[Short-answer chart tasks]
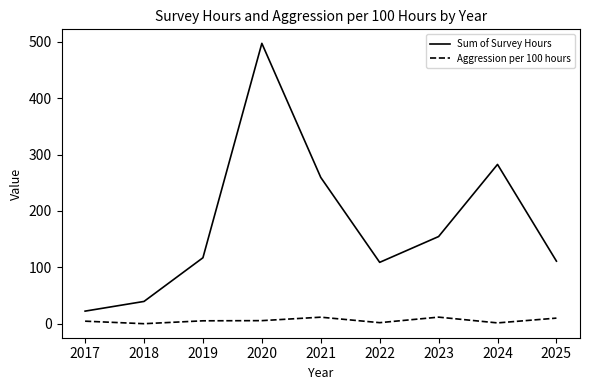

At which category is the sum across all series the highest?

2020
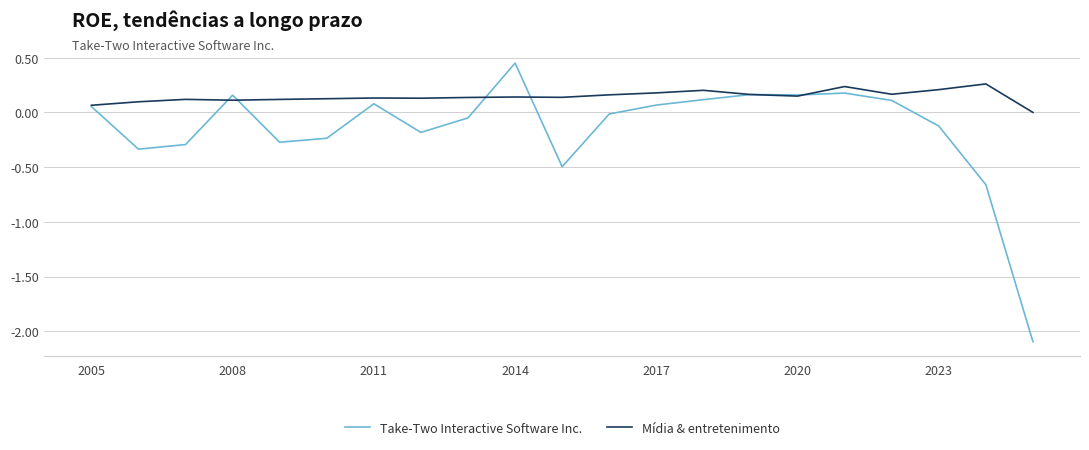

Which series has the largest total across all categories?

Mídia & entretenimento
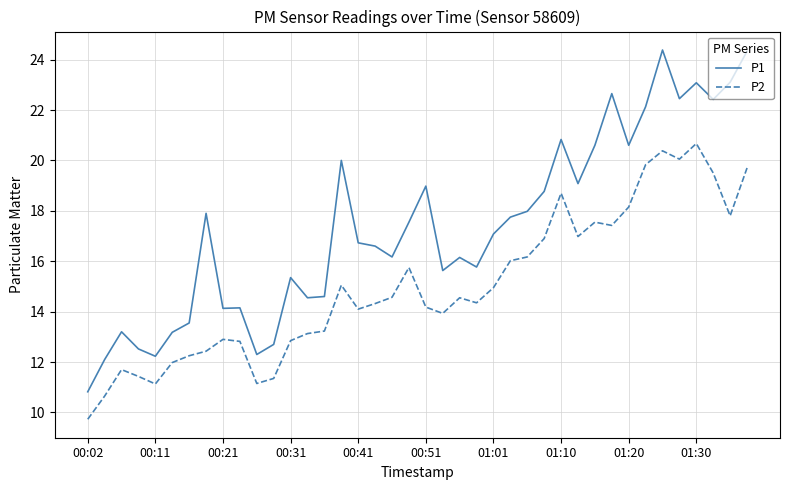

Rank the series by their average value, from lowest to highest.

P2, P1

*PROBLEM REQUIREMENTS*. Reproduce the rows above word for word, leaving out the pictures.

*EXERCISE OUTPUT*.
At which category is the sum across all series the highest?

2020

Which series has the largest total across all categories?

Mídia & entretenimento

Rank the series by their average value, from lowest to highest.

P2, P1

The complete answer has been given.